Optimization of Renewable Energy Allocation to Reduce Network Vulnerability Risk Under Intentional Transmission Attacks

Intentional physical attacks on a wide-ranging transmission network may result in load shedding or outages in the electrical grid. This vulnerability can be mitigated through modern transmission expansion planning that takes into account grid risk and renewable energy penetration. This research introduces a novel approach to optimally reduce the network’s vulnerability to intentional transmission attacks by combining game-theoretic sequential attacker-defender model analysis with power flows and probabilistic risk analysis. This innovative method allocates defender resources based on location and size optimization under a budget constraint. The defender or network planner utilizes renewable energy technologies, such as photovoltaics and batteries, as non-wire expansion alternatives based on their power system reliability and environmental friendliness.

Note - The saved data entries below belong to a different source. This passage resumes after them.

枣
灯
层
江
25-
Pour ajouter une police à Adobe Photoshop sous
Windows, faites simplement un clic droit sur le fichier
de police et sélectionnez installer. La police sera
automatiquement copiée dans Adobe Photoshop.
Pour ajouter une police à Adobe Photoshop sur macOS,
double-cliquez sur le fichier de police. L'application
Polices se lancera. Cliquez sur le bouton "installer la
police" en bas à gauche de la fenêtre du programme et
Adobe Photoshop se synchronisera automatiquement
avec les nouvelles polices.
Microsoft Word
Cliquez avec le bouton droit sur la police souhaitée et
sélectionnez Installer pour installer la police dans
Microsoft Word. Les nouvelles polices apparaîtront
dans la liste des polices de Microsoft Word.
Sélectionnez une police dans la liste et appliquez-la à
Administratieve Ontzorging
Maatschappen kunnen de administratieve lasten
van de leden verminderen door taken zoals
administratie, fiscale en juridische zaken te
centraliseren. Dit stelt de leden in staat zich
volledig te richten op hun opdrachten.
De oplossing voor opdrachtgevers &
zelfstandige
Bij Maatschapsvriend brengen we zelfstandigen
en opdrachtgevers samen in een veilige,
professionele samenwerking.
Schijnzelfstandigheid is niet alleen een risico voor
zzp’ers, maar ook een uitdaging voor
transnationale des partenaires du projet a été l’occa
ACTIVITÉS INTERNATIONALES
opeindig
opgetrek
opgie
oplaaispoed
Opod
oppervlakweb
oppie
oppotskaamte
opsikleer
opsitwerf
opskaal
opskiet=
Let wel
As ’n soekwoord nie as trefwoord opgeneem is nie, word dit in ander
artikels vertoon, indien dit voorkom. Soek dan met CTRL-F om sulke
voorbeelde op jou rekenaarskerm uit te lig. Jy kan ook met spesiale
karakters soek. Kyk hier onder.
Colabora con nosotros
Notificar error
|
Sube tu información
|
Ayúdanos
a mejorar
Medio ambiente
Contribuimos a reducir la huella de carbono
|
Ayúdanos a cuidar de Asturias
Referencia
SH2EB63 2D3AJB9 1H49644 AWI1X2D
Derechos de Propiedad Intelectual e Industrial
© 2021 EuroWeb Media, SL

This research was implemented on three modified IEEE bus test systems: the 14-bus, 39-bus, and 118-bus test systems. In Case 1, an investment in photovoltaics outperforms Case 2, where the defender integrates photovoltaics with batteries. In the 14-bus scenario of Case 1, the network vulnerability risk is reduced from 112.3 MW to 58.78 MW; in the 39-bus scenario, it decreases from 298.78 MW to 79.9 MW, and in the 118-bus scenario, it drops from 48.3 MW to 29.81 MW. The study demonstrates that the optimal allocation of defender resources can reduce the risk in exponential cost models. Integrating renewable energy at the grid scale will be crucial for the future expansion of power grids.